The company has so far invested ₹400 crore at its existing facility in Greater Noida where it can produce up to 25 million phones annually. This facility currently employs 7,500 people.
“The first phase of this plant’s expansion will go live next month and will increase the current capacity from 25 million to 33.4 million handsets annually from September itself. This will also increase employment at the site from 7,500 persons currently to 10,000 persons next month,” Marya said.
Vivo is also gearing up to develop the 5G products ecosystem for India and may also utilise the new manufacturing capacity for this purpose.
“In India, 5G networks will not be rolled out in the near future but when the market is ready, we will be among the first to bring in allied products like consumer electronics and wearables,” he said.
Vivo, which sells phones costing ₹9,000- ₹45,000, grew its marketshare to 15.1% as on end-June, from 12.6% a year earlier. The brand follows Xiaomi (28.3%) and Samsung (25.3%) by market share, according to data from International Data Corporation.
India’s smartphone market saw record quarterly shipments during the April-June period at 36.9 million units, a 9.9% yearly increase and 14.8% growth from the preceding three months. In the January-March period, total shipments grew 7.1% from a year earlier to 32.1 million units, according to IDC Asia-Pacific Quarterly Mobile Phone Tracker.

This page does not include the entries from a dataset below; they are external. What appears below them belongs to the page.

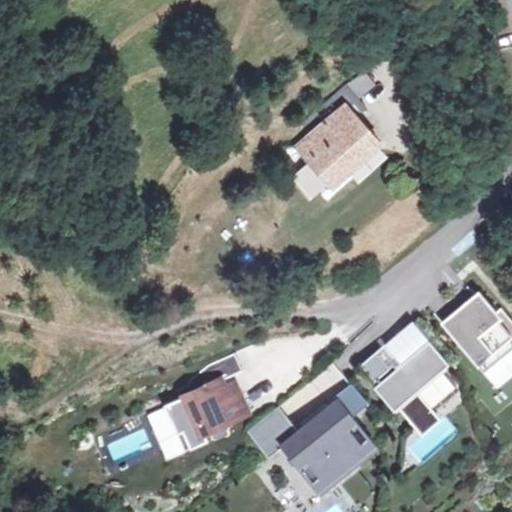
[(295,150),(330,190),(380,144),(357,118),(367,110),(347,87),(305,123),(313,133),(295,150)]
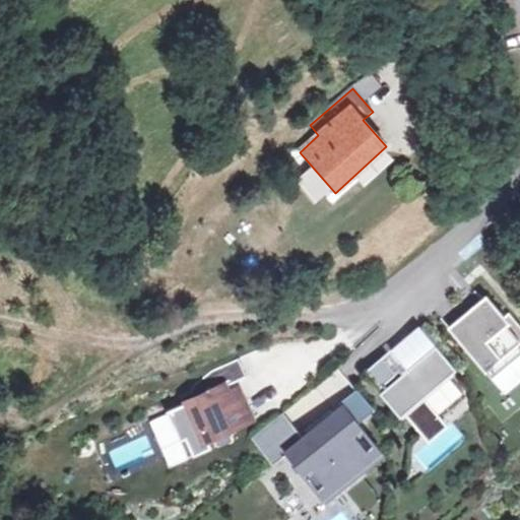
[(519,358),(519,325),(510,315),(503,321),(483,299),(463,317),(467,322),(453,334),(494,381),(519,358)]
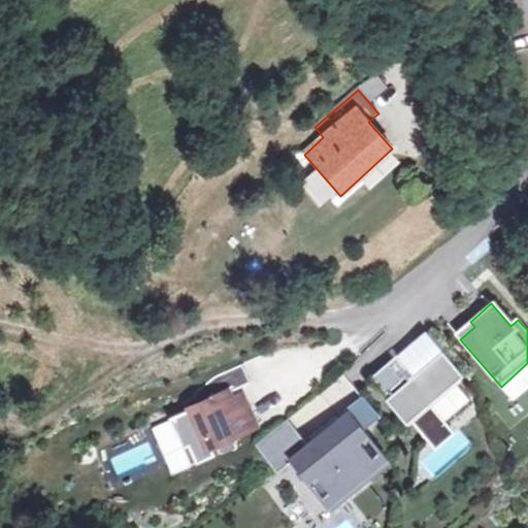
[(456,383),(464,376),(443,353),(391,397),(430,442),(450,426),(431,404),(456,383)]
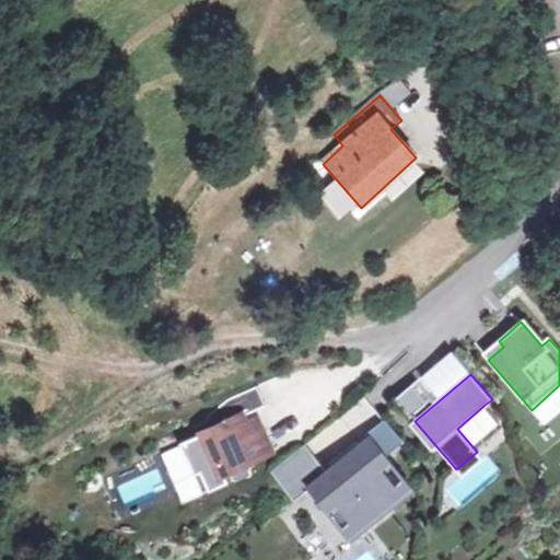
[(412,419),(433,400),(418,383),(397,400),(412,419)]
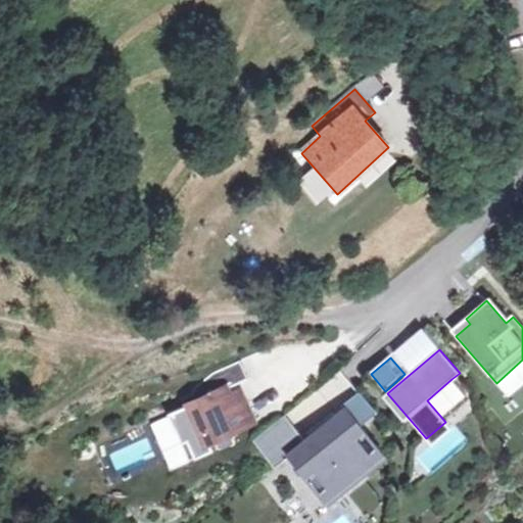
[(522,360),(496,383),(510,399),(522,387),(522,360)]
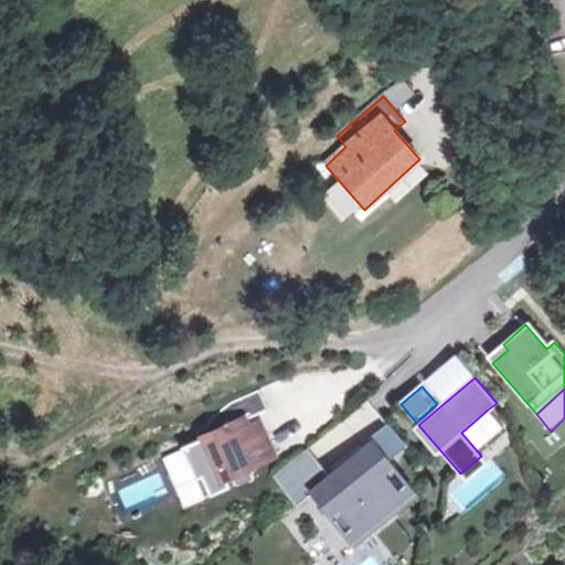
[(274,458),(260,427),(249,432),(246,424),(270,413),(263,394),(233,406),(209,424),(211,427),(198,433),(201,440),(182,448),(203,499),(224,490),(220,481),(274,458)]
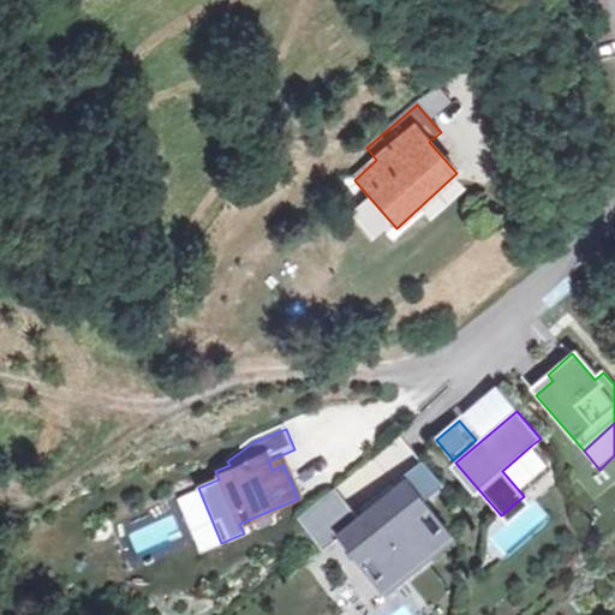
[(524,496),(553,471),(531,446),(502,471),(524,496)]
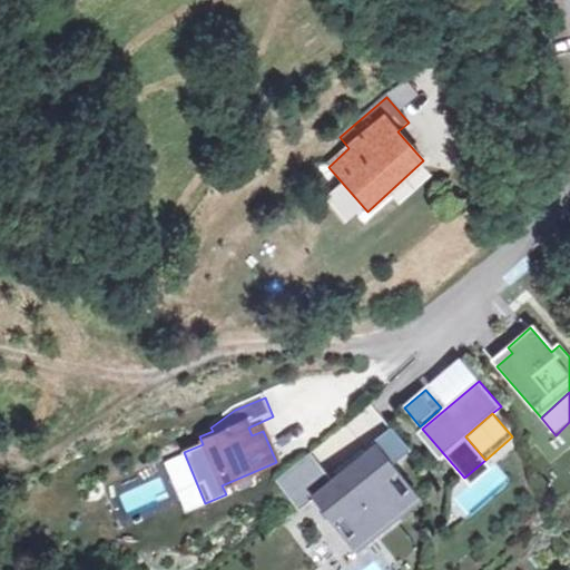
[(342,513),(360,537),(375,524),(387,526),(390,513),(404,502),(386,479),(394,472),(377,450),(334,484),(311,455),(276,483),(300,513),(316,499),(333,520),(342,513)]
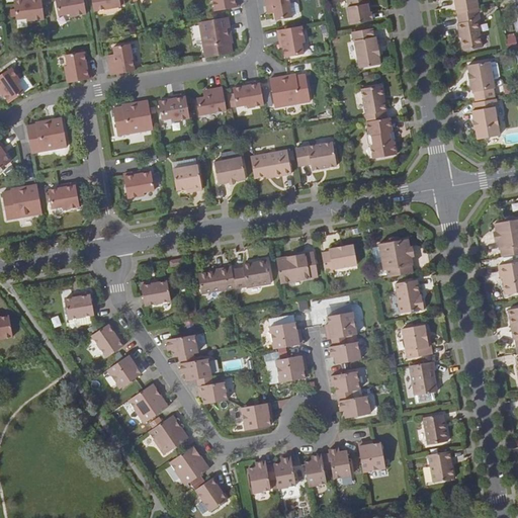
[(26,21),(45,19),(41,0),(16,0),(13,0),(16,20),(26,19),(26,21)]
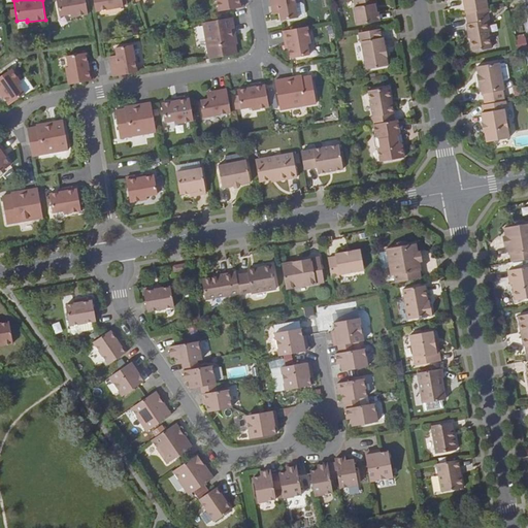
[(70,17),(88,13),(85,0),(56,0),(60,15),(70,13),(70,17)]
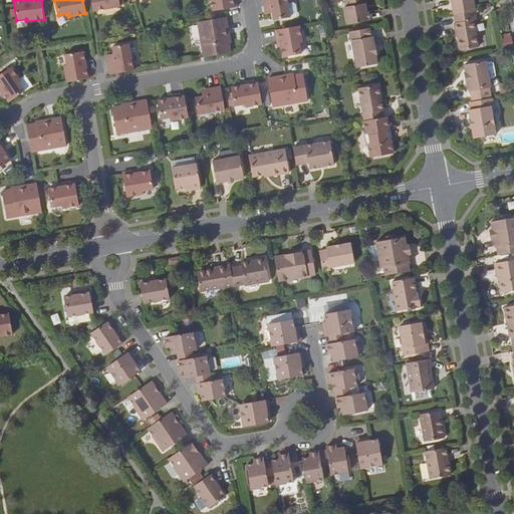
[(90,0),(93,11),(120,7),(118,0),(90,0)]
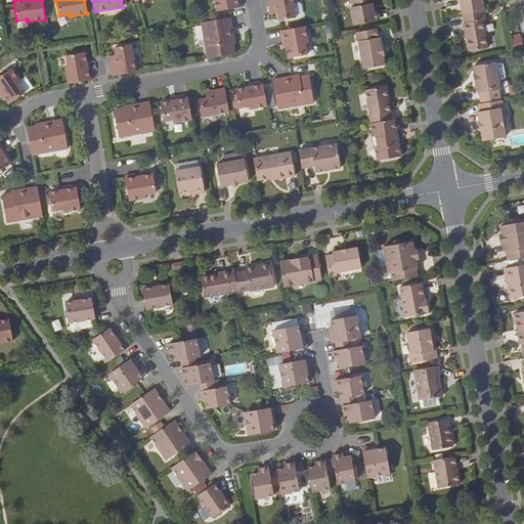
[(215,0),(218,11),(242,7),(239,0),(215,0)]
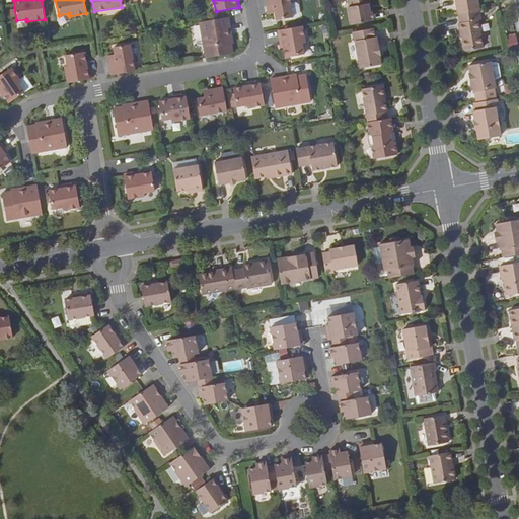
[(289,0),(265,0),(268,10),(272,10),(272,14),(275,13),(276,20),(292,18),(289,0)]
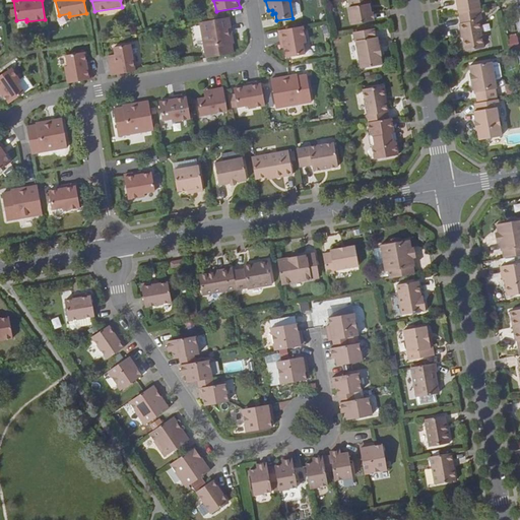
[(368,2),(370,1),(370,0),(346,0),(351,22),(374,18),(372,10),(369,11),(368,2)]
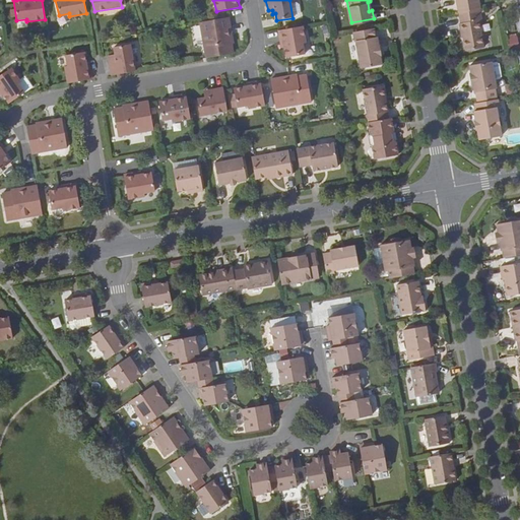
[(456,0),(459,13),(480,9),(478,0),(456,0)]
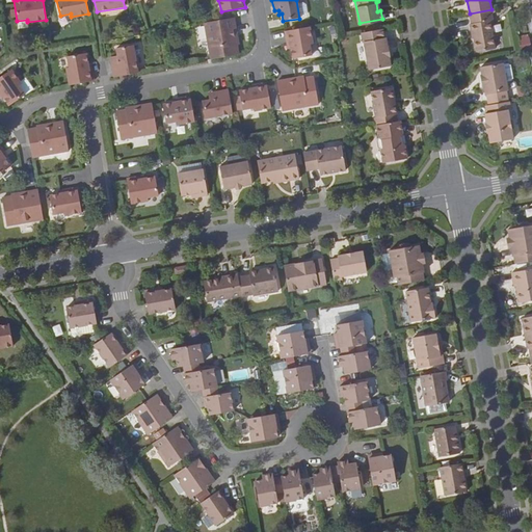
[(491,9),(470,14),(471,23),(469,23),(471,34),(474,33),(475,38),(477,52),(495,49),(491,33),(494,32),(491,22),(495,21),(491,9)]
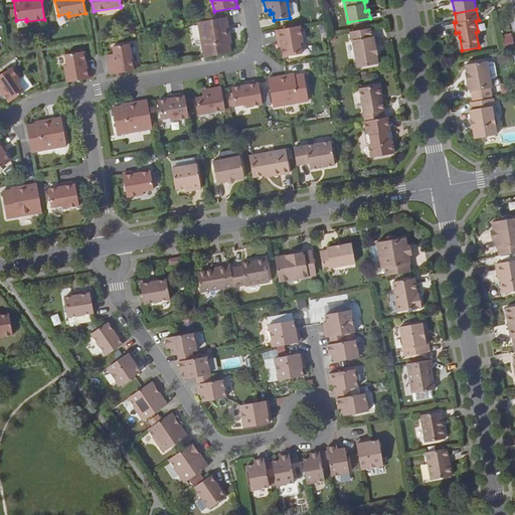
[(229,29),(227,17),(198,22),(205,57),(231,52),(230,43),(231,43),(230,33),(227,34),(226,30),(229,29)]
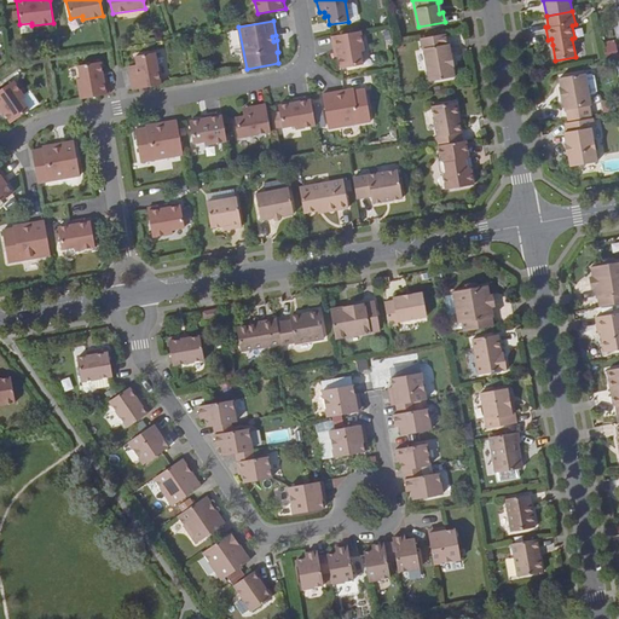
[(359,32),(330,36),(333,52),(336,52),(337,57),(340,69),(362,65),(359,53),(363,52),(359,32)]
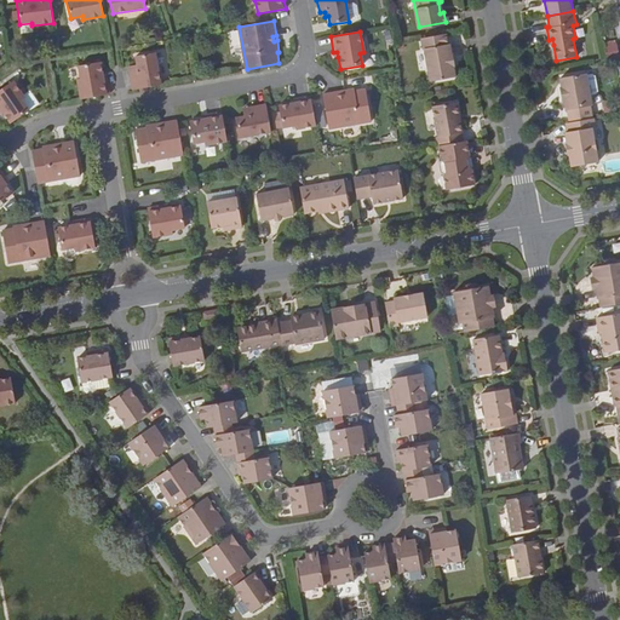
[(448,44),(446,34),(422,38),(423,49),(425,49),(430,80),(453,76),(452,67),(457,67),(454,55),(452,55),(449,44),(448,44)]
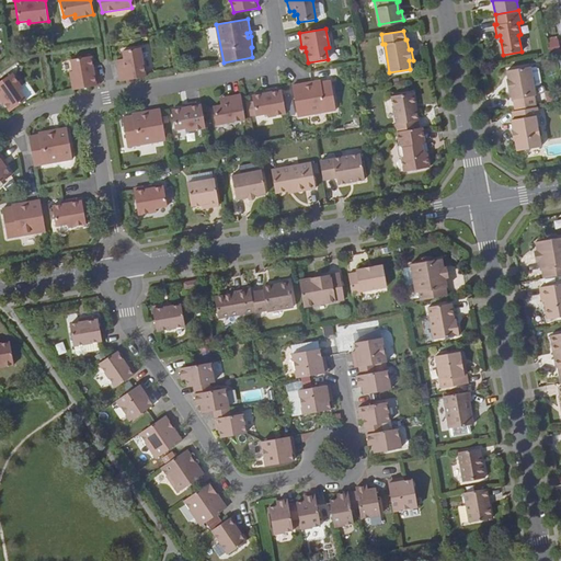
[(559,36),(547,37),(549,54),(560,53),(559,36)]
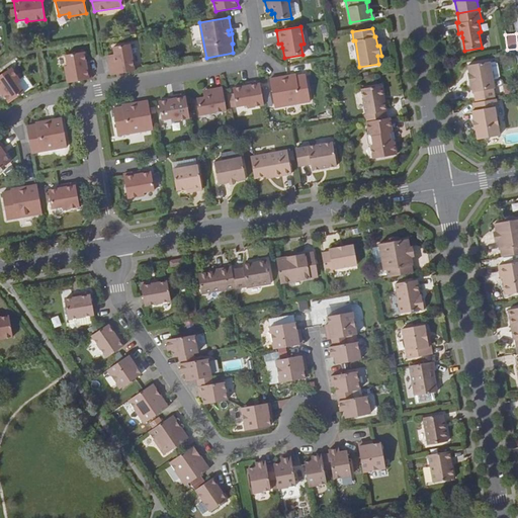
[(109,63),(111,75),(136,71),(133,54),(130,55),(127,45),(109,48),(111,58),(112,62),(109,63)]
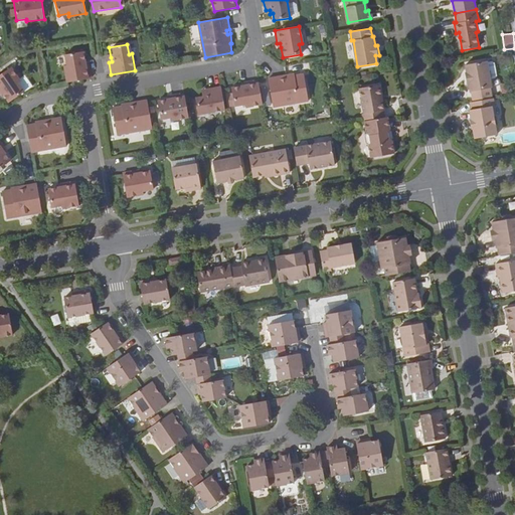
[(64,65),(67,82),(91,78),(89,65),(87,65),(86,61),(84,51),(65,55),(67,65),(64,65)]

Vivo entered India in 2014 and has so far relied on offline channels to push sales. This strategy, however, is changing and it is now also using online sales channels. To be sure, 65% of all smartphone sales in India happen offline.
“Our recently announced Z series was primarily online. We are planning another launch in this series which will be sold online. We don’t believe that we are late in entering the online space. It is actually the absolutely right time to enter online sales channels as consumers are familiar with the brand Vivo,” Marya said.